[Stored data entries]
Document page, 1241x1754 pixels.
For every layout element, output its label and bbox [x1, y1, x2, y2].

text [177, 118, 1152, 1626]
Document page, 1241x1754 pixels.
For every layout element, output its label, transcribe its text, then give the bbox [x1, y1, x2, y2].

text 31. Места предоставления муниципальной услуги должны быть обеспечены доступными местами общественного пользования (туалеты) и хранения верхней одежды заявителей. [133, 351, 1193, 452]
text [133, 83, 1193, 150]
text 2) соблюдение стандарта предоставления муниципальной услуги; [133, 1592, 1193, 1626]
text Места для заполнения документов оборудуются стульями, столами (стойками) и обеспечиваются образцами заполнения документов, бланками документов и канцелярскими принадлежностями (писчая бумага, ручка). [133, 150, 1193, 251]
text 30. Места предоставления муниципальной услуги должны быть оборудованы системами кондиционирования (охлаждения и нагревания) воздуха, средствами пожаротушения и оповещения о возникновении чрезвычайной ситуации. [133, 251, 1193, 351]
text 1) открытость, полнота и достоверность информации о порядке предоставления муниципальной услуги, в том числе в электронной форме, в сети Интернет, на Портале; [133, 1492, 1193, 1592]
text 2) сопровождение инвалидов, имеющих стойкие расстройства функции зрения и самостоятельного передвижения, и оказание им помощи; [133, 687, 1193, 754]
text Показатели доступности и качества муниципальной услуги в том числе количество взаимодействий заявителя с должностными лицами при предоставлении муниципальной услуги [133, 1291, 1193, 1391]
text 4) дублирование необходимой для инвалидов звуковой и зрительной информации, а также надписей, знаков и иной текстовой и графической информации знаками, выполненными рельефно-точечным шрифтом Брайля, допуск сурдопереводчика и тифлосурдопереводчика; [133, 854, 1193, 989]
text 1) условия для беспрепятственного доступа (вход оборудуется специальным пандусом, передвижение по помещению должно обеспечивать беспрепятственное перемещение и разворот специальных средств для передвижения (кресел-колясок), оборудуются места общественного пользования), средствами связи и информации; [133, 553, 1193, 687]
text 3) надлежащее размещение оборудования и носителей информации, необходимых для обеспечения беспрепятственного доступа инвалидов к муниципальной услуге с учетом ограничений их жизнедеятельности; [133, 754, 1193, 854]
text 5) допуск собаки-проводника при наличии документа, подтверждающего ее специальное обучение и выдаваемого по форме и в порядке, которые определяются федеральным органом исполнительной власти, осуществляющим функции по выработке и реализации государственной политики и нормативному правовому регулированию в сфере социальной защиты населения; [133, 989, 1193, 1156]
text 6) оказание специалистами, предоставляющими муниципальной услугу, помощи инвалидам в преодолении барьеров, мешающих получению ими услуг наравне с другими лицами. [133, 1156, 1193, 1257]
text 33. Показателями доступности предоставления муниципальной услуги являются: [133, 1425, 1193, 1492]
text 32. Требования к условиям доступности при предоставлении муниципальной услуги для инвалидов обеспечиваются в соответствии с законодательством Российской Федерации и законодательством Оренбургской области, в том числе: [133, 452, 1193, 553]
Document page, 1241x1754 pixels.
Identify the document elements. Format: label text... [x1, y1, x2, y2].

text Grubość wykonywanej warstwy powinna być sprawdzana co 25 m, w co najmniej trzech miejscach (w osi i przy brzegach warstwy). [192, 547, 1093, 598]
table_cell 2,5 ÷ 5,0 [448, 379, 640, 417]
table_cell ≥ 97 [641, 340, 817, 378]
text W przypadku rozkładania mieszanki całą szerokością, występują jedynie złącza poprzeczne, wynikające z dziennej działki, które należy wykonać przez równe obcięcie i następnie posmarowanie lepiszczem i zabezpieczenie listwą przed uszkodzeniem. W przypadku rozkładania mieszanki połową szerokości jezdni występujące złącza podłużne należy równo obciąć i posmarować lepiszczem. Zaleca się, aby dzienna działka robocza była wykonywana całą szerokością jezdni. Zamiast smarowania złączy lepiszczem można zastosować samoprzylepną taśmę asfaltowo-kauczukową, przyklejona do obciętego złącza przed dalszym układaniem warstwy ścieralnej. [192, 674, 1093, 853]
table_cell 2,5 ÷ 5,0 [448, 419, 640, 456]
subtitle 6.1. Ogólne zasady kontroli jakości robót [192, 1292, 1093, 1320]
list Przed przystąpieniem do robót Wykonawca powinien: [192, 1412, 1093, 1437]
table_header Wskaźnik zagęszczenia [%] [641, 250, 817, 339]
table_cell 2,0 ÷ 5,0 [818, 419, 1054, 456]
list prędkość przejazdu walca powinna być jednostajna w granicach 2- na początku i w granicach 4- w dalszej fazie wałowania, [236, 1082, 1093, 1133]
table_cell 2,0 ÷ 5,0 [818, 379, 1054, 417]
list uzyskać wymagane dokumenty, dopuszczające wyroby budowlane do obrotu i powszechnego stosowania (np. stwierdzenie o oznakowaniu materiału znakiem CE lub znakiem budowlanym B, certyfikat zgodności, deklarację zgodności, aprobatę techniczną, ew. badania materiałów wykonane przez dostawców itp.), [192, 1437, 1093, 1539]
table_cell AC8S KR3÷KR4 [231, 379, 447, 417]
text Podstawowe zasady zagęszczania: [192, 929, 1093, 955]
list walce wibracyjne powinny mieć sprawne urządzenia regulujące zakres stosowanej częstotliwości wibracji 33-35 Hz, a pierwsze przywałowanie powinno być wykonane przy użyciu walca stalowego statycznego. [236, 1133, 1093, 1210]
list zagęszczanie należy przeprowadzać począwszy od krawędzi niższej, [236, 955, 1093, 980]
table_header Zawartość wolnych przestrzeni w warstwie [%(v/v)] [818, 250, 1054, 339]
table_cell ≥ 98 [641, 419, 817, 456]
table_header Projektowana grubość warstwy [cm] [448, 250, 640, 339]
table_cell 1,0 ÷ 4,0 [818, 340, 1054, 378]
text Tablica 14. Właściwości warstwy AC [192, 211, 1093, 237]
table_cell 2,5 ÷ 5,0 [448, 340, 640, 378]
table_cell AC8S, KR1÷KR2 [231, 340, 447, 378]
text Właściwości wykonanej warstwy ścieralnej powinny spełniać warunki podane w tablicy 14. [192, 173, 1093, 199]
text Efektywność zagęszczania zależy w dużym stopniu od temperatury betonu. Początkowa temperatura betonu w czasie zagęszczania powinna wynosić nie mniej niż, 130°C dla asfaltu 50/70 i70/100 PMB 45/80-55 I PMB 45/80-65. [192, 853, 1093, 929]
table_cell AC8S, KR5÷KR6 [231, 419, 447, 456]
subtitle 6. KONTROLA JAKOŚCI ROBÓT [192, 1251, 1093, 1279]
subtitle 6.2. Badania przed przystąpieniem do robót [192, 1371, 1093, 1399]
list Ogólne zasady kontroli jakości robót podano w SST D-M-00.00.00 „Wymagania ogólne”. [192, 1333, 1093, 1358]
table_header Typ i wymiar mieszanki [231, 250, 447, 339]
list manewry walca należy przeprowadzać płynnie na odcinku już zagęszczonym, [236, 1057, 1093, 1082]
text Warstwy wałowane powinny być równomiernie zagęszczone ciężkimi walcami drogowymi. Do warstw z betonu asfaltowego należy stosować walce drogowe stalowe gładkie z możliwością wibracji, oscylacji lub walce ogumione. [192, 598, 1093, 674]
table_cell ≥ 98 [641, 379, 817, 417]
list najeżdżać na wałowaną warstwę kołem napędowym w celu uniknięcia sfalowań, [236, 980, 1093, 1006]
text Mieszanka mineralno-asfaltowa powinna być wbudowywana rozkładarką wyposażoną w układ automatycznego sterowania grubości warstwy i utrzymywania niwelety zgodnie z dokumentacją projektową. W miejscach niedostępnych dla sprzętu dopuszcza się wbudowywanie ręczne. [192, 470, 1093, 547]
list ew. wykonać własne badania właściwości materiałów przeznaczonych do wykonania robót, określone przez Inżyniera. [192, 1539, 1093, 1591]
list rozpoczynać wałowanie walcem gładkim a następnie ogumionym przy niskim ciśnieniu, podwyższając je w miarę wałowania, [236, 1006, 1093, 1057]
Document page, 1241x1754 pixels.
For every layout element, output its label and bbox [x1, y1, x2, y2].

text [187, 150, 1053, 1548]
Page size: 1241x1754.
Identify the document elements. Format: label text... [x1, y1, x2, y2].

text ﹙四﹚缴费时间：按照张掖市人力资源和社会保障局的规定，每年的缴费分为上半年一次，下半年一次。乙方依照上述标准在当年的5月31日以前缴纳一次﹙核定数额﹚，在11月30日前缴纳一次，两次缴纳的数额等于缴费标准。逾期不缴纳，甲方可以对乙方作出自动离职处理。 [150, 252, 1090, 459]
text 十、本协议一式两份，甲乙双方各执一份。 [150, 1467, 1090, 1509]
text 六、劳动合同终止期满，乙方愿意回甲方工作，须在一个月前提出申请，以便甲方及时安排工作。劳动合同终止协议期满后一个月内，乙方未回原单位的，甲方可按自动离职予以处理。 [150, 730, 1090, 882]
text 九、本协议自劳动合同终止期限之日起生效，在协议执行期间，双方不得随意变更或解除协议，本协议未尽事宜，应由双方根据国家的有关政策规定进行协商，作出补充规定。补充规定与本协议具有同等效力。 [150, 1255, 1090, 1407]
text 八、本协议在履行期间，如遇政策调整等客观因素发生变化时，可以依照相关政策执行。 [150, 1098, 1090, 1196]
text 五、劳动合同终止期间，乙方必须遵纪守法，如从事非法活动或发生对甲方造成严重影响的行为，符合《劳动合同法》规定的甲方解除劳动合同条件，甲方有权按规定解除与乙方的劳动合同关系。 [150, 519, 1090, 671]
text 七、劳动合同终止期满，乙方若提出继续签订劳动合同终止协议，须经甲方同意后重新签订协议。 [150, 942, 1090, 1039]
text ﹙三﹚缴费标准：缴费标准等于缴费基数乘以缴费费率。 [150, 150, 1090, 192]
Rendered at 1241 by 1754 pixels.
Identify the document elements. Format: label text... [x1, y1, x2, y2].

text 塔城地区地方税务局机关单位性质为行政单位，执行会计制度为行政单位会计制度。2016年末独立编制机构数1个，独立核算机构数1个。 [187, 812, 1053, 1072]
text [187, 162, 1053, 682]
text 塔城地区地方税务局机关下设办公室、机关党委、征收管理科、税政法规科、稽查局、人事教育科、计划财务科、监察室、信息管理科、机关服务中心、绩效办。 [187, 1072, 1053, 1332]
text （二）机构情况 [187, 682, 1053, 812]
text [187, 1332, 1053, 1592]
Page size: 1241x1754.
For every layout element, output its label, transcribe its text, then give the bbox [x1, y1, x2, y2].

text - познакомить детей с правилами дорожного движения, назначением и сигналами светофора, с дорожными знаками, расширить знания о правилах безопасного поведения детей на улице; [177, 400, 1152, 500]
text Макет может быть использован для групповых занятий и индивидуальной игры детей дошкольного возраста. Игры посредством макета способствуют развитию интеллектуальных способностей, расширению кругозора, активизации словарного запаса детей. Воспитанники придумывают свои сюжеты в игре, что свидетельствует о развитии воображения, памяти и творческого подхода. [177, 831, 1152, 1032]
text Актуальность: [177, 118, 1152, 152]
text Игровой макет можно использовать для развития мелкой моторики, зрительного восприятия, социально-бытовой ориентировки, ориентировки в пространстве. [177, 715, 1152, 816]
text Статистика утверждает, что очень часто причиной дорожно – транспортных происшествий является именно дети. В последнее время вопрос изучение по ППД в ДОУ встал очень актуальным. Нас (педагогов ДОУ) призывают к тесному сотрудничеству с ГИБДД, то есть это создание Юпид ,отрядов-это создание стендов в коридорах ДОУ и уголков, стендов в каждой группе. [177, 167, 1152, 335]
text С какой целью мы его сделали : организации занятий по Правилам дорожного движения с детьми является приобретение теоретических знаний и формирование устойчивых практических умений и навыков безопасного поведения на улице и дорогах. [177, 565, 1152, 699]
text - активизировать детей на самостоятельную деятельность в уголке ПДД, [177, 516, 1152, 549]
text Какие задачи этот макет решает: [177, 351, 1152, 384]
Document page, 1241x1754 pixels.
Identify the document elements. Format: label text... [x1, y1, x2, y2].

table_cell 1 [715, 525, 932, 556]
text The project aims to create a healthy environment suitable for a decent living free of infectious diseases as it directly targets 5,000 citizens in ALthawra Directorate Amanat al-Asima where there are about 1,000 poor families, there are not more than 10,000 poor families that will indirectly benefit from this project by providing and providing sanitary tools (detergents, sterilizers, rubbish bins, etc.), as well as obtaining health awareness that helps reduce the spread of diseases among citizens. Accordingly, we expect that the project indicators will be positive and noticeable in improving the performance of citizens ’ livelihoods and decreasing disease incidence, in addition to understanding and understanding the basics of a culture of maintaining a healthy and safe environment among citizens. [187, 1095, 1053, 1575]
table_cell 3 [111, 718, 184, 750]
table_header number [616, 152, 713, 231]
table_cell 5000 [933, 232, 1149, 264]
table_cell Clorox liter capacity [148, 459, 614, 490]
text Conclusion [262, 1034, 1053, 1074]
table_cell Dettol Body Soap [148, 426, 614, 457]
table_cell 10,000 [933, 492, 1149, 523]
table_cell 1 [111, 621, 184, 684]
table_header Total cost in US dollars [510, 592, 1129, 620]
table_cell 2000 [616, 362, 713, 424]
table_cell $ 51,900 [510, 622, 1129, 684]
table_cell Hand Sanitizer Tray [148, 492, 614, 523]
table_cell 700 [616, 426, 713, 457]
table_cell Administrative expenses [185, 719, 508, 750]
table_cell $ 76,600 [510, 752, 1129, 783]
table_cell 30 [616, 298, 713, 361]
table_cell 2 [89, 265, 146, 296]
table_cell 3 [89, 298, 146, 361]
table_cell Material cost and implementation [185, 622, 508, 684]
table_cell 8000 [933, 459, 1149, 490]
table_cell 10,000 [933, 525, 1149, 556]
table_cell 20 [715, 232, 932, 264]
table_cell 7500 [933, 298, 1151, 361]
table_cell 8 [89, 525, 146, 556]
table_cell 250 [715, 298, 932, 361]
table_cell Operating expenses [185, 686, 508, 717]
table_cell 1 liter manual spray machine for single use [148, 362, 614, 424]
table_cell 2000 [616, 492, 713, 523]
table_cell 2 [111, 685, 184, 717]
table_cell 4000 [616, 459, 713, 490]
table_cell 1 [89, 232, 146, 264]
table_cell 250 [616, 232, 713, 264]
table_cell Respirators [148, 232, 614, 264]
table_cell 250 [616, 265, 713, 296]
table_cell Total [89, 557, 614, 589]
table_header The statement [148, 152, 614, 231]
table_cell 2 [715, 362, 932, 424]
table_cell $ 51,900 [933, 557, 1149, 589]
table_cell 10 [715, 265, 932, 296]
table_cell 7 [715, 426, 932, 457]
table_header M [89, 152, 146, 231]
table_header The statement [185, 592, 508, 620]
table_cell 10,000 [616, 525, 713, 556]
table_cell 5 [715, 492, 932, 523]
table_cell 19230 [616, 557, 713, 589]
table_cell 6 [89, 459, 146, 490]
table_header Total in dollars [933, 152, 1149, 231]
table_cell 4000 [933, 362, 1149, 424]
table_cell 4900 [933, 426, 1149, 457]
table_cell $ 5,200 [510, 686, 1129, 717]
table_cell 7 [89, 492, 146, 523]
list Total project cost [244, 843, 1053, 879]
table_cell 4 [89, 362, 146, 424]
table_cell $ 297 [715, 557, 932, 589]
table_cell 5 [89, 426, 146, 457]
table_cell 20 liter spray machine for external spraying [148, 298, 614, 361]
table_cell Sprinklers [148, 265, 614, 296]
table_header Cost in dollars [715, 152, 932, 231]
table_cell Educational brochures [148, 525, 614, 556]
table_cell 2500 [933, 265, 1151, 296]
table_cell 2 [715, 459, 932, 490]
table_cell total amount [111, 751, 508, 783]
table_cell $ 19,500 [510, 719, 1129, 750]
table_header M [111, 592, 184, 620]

● **What you have to do**: Filter the preceding entries down to the lines with "zagęszczania".

● **Output**:
text Podstawowe zasady zagęszczania: [192, 929, 1093, 955]
text Efektywność zagęszczania zależy w dużym stopniu od temperatury betonu. Początkowa temperatura betonu w czasie zagęszczania powinna wynosić nie mniej niż, 130°C dla asfaltu 50/70 i70/100 PMB 45/80-55 I PMB 45/80-65. [192, 853, 1093, 929]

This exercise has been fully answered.